Володя Ашанин хотя и пользовался благоволением его превосходительства, тем не менее старался не особенно часто попадаться ему на глаза и на вахтах, что называется, держал ухо востро, чтобы адмиралу не за что было придраться и "разнести". Но все-таки и ему изрядно "попадало" и приходилось выслушивать подчас выговоры, после которых адмирал становился еще приветливее, особенно когда эти выговоры были не вполне заслуженные и делались иногда под влиянием раздражения на что-нибудь другое. И Ашанин отчасти понял этот своеобразный характер, сумел оценить его достоинства и до некоторой степени извинить недостатки, и если и не сделался таким влюбленным поклонником адмирала, каким был по отношению к капитану, то все-таки чувствовал к нему и большое уважение и симпатию. Энергия и решительность адмирала подкупили Володю, и он нередко защищал его от нападок Кошкина и Быкова, которые видели в нем только самодура и ничего более.
К этому надо прибавить, что Ашанин особенно восхищался в адмирале его гуманным отношением к матросам, и в этом отношении адмирал совершенно сходился с капитаном. И матросы очень верно оценили своего адмирала.
- Даром что кипуч, а добер! - говорил про него Бастрюков и прибавлял: а по флотской части адмирал не чета другим... все наскрозь видит!

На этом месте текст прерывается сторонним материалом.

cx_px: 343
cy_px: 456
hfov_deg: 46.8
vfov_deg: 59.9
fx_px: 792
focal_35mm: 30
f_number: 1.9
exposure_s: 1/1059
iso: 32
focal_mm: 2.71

- То-то видит... Глаз у него: у-у-у! Я служил с ним, когда он первый раз водил эскадру в кругосветку... Беда, какой отчаянный! - говорил старый плотник Федосей Митрич. - И, надо правду сказать, господ школил форменно и требовал службы настоящей, а к матросу был добер. И не очень-то позволял наказывать!.. А господ в струне держал... это точно... Бывало, ежели какая работа, примерно, на фор-марсе, а офицера, что заведует мачтой, нет, он сейчас за ним, да пушить. "За что, - говорит, - вы будете чаи распивать да разговоры разговаривать, когда матрос на дождю мокнет... Вы, - говорит, должны матросу пример подать, а не то чтобы прохлаждаться"... Да так, бывало, и обзовет бабой... А уж накричит!..
"Коршун" подходил к Шанхаю, когда в гардемаринскую каюту прибежал сигнальщик и доложил Ашанину, что его адмирал требует.

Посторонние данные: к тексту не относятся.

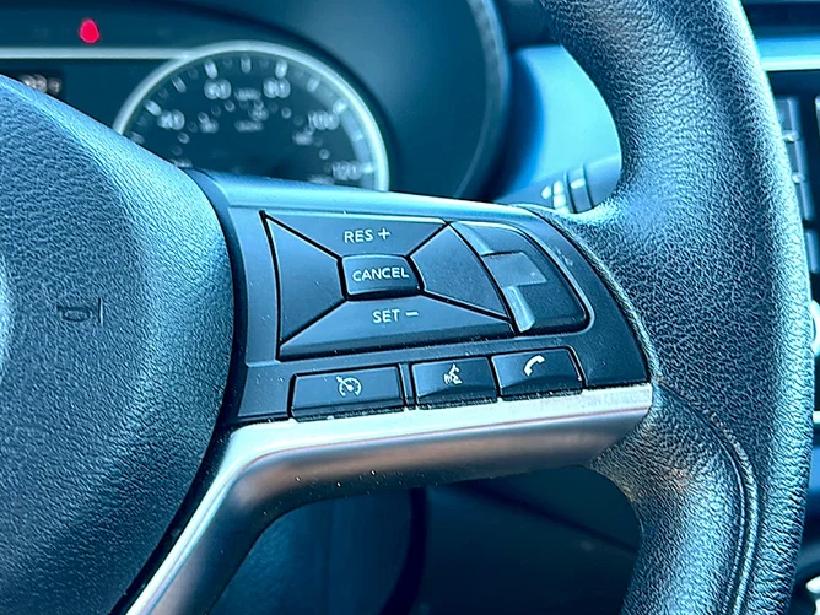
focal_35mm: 44
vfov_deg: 32.9
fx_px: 1042
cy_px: 301
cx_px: 420
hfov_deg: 42.9
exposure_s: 1/53
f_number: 1.78
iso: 50
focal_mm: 6.86
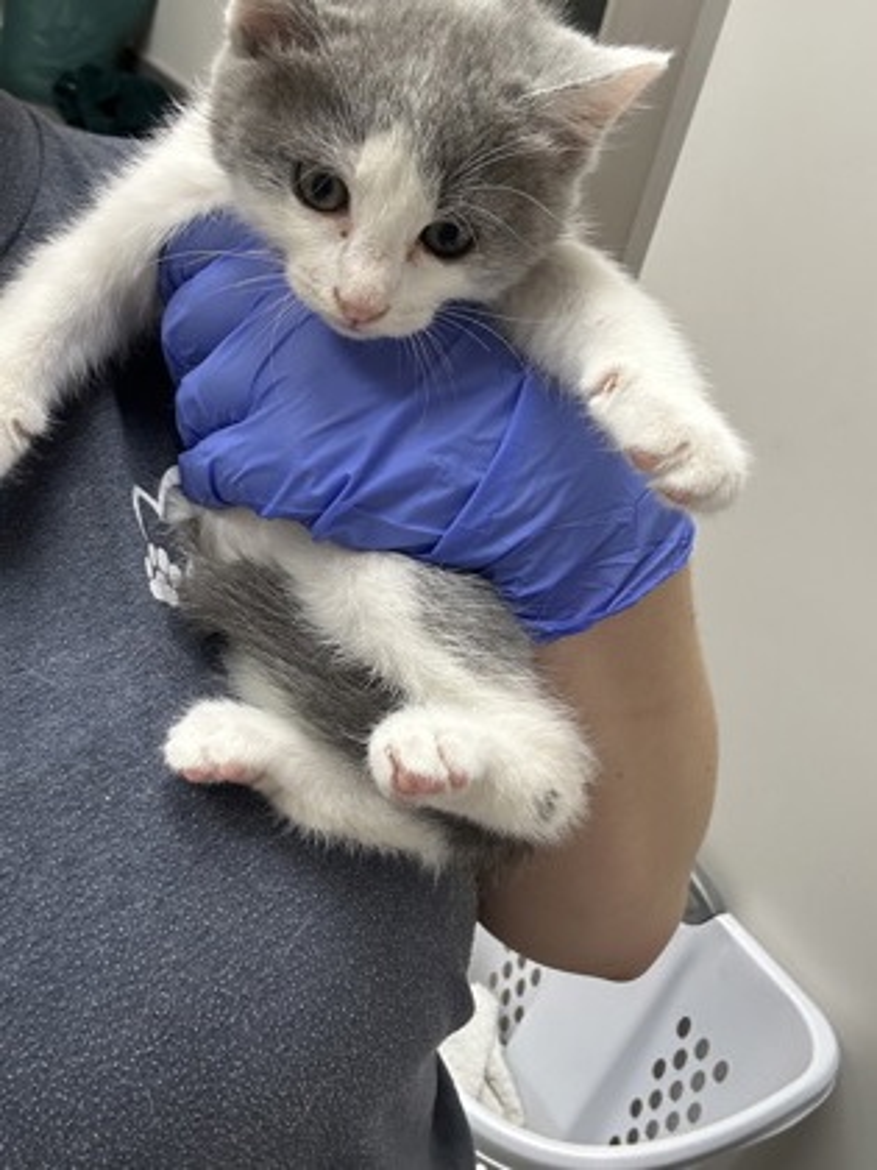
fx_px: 1013
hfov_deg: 46.8
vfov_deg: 60.0
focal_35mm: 30
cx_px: 438
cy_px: 585
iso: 64
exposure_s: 1/60
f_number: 1.9
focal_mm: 2.69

Ашанин не заставил себя ждать и явился к адмиралу.
- Очень рад вас видеть, любезный друг... Очень рад! - любезно говорил адмирал, пожимая Ашанину руку. - Садитесь, пожалуйста... Прошу курить... Вот папироски.
- Благодарю, ваше превосходительство, у меня свои.
- Охота вам курить свои... Ваши ведь хуже. Курите мои.